▶ EXERCISE DESCRIPTION: Can you copy out the lines of the entries from the one containing "All forms carry" through the one containing "[gate.jpg](./chall/gate.jpg)", leaving out the pictures?

[MATERIAL FOR THIS EXERCISE]

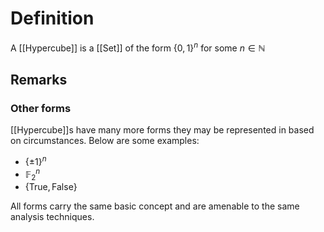 # Definition
A [[Hypercube]] is a [[Set]] of the form $\{0, 1\}^{n}$ for some $n \in \mathbb{N}$

## Remarks
### Other forms
[[Hypercube]]s have many more forms they may be represented in based on circumstances. Below are some examples:
- $\{\pm 1\}^{n}$
- $\mathbb{F}_{2}^{n}$
- $\{\text{True}, \text{False}\}$

All forms carry the same basic concept and are amenable to the same analysis techniques. 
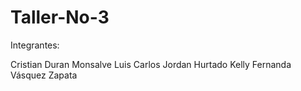 # Taller-No-3

Integrantes:

Cristian Duran Monsalve
Luis Carlos Jordan Hurtado
Kelly Fernanda Vásquez Zapata
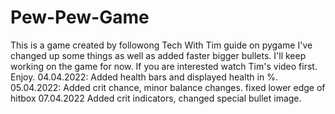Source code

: # Pew-Pew-Game
This is a game created by followong Tech With Tim guide on pygame
I've changed up some things as well as added faster bigger bullets.
I'll keep working on the game for now. 
If you are interested watch Tim's video first.
Enjoy.
04.04.2022: Added health bars and displayed health in %.
05.04.2022: Added crit chance, minor balance changes. fixed lower edge of hitbox
07.04.2022 Added crit indicators, changed special bullet image.
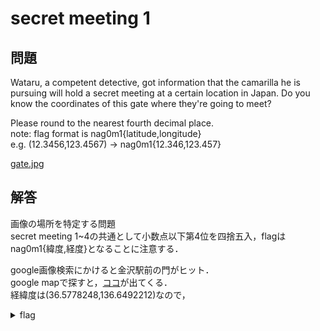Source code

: # secret meeting 1
## 問題
Wataru, a competent detective, got information that the camarilla he is pursuing will hold a secret meeting at a certain location in Japan. Do you know the coordinates of this gate where they're going to meet?

Please round to the nearest fourth decimal place.<br>
note: flag format is nag0m1{latitude,longitude}<br>
e.g. (12.3456,123.4567) -> nag0m1{12.346,123.457}

[gate.jpg](./chall/gate.jpg)

## 解答
画像の場所を特定する問題<br>
secret meeting 1~4の共通として小数点以下第4位を四捨五入，flagはnag0m1{緯度,経度}となることに注意する．

google画像検索にかけると金沢駅前の門がヒット．<br>
google mapで探すと，[ココ](https://www.google.com/maps/place/%E9%BC%93%E9%96%80/@36.5778248,136.6492212,346m/data=!3m1!1e3!4m5!3m4!1s0x5ff8336a1d830563:0xb98e78ac002f627d!8m2!3d36.5778025!4d136.6491445)が出てくる．<br>
経緯度は(36.5778248,136.6492212)なので，

<details>
  <summary>flag</summary>

  > nag0m1{36.578,136.649}

</details>
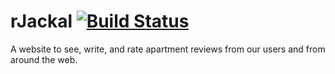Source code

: rJackal [![Build Status](https://travis-ci.org/holbrookbw1/rJackal.svg?branch=master)](https://travis-ci.org/holbrookbw1/rJackal)
=======

A website to see, write, and rate apartment reviews from our users and from around the web.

[/MATERIAL FOR THIS EXERCISE]

▶ SOLUTION:
All forms carry the same basic concept and are amenable to the same analysis techniques. 
 # Taller-No-3

Integrantes:

Cristian Duran Monsalve
Luis Carlos Jordan Hurtado
Kelly Fernanda Vásquez Zapata
Source code

: # Pew-Pew-Game
This is a game created by followong Tech With Tim guide on pygame
I've changed up some things as well as added faster bigger bullets.
I'll keep working on the game for now. 
If you are interested watch Tim's video first.
Enjoy.
04.04.2022: Added health bars and displayed health in %.
05.04.2022: Added crit chance, minor balance changes. fixed lower edge of hitbox
07.04.2022 Added crit indicators, changed special bullet image.
Source code

: # secret meeting 1
## 問題
Wataru, a competent detective, got information that the camarilla he is pursuing will hold a secret meeting at a certain location in Japan. Do you know the coordinates of this gate where they're going to meet?

Please round to the nearest fourth decimal place.<br>
note: flag format is nag0m1{latitude,longitude}<br>
e.g. (12.3456,123.4567) -> nag0m1{12.346,123.457}

[gate.jpg](./chall/gate.jpg)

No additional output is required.